Follow up.... I emailed several companies that sell Mineral Oil that I found in different local stores and farm and gardens, asking about whether it was food grade or not, and it's density, and this is one of their replies.

"Our product is food grade. Don't know the density, but the expert on that told me that word is used interchangebly with viscosity. The viscosity is 85 when the SUS is 100 degrees farenhiet."

Does this make any sense to any of you?


----------



## Russ (Sep 9, 2001)

To get the correct FGMO, order it from the sources that Dr. Rodrigeuz has reccomended. That is the first step in succeeding with FGMO. Why take a chance to save a few BUCKS. You wouldn't know whether the method failed because you used the wrong oil or didn't do it correctly.


----------



## Russ (Sep 9, 2001)

What is the Cost of FGMO compared to the cost of your bees? If the laxative mineral oil doesn't work you don't know what went wrong


----------



## Dr. Pedro Rodriguez (Feb 5, 2002)

Hi all.
Here is another instance where reading the archives would help. I have said that White, USP oil with a viscosity/density of 0.80 to 0.86 is acceptable. Pleawe remember that heavy oils, thick oils, will kill your bees. 
Again, if I may suggest for the nth time, it might do you all good to join others who may wish to purchase, bee clubs for instance, larger quantities and order bulk. This way you will get the right "stuff" and save money. This aspect may appeal to many.
Have a wonderful time with your bees and my pet subject. 
Best regards.
Dr. Rodriguez


----------



## Michael Bush (Aug 2, 2002)

If you read the archives you'll see that the laxative mineral oil IS the right viscocity. It is the only FGMO that I've seen recommended other than buying the commercial volumes with specified densities. Either buy the specified type commercially for quantities of a gallon or more, or buy the laxative version for quantities of a quart or a pint. DON'T waste your money on anything else because it PROBABLY won't work.


----------



## Charliebuck (Apr 17, 2003)

Russ and dr Pedro, If youd read my post I mentioned that I did research on the subject of the correct density, and if anyone has read your replies we all know that you stress useing the correct one. I also called some of the recomended sellers of "the correct 0.86 oil", and they can't sell it to me they said. But thanks for reminding me. I was looking for an answer to my second question about viscosity 85 when the SUS is 100 degrees. 
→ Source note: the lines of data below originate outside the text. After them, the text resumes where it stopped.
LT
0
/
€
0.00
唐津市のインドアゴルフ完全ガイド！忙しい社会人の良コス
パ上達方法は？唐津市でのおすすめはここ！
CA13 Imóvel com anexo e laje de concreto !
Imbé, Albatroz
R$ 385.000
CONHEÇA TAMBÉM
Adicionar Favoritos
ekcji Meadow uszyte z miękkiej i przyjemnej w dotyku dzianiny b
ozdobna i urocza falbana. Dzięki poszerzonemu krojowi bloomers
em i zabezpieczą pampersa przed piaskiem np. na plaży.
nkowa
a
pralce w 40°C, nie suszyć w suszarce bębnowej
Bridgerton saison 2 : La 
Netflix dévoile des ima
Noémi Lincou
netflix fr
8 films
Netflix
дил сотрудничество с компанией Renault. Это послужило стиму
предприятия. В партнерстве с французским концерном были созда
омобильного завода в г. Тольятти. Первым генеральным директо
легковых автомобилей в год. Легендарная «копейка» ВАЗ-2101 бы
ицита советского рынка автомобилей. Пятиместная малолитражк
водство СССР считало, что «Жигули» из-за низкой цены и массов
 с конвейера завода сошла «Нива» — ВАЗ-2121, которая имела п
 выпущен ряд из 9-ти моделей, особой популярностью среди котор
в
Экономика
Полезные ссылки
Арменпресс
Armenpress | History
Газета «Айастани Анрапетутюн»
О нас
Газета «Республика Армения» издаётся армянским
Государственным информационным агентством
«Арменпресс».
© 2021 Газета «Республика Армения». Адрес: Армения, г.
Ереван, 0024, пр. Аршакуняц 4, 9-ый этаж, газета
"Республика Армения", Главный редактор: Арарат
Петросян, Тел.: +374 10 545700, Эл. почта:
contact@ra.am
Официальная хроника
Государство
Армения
Michael, thanks for your reply I only have a few hives and don't need large quantities. I bought the laxitive version, and just wanted to make sure I had the right one.

Just as info to everyone I fogged my bees with the Oil I bought at CVS, checked my bees two days later, and they are very happy.


----------



## Russ (Sep 9, 2001)

Charliebuck, Glad your bees like the laxative mineral oil. 

On the subjectof viscosity, If I remember right from my day in the petroleum industry viscosity is figured this way. The liquid that you are testing is heated to 100 deg.F and the liquid is released through a certain size opening and the drops are counted for 1 minute. The number of drops is what 86 represents. If this is not correct someone will tell us about it. Like I said it has been a while, {got Old Timers diease]


----------



## dandelion (Apr 10, 2003)

I believe viscosity and density are different animals.
Density of 1 means that 1 liter of the substance weights one kilogram. Water (probably at 25 degrees Celsius and at sea level) has density of 1 kg/liter.
To measure the density of oil, measure 1 liter, a weigth it. If you get 860 grams, that means that indead your oil has a density of .86 kg/liter.
You can save youself all that trouble by ordering one gallon of Crystal Plus 70 from steoil.com. It only costs about $12 or so plus shipping (about $9 to NJ).
Alex

------------------


----------



## Dr. Pedro Rodriguez (Feb 5, 2002)

Hello folks.
I apologize for this belated reply. I missed the post when it was posted on the forum. 
One liter of FGMO at 0.86 density weighs 860 grams (not 1000 grams, which is the equivalent of one kilo).
Best regards.
Dr. Rodriguez


----------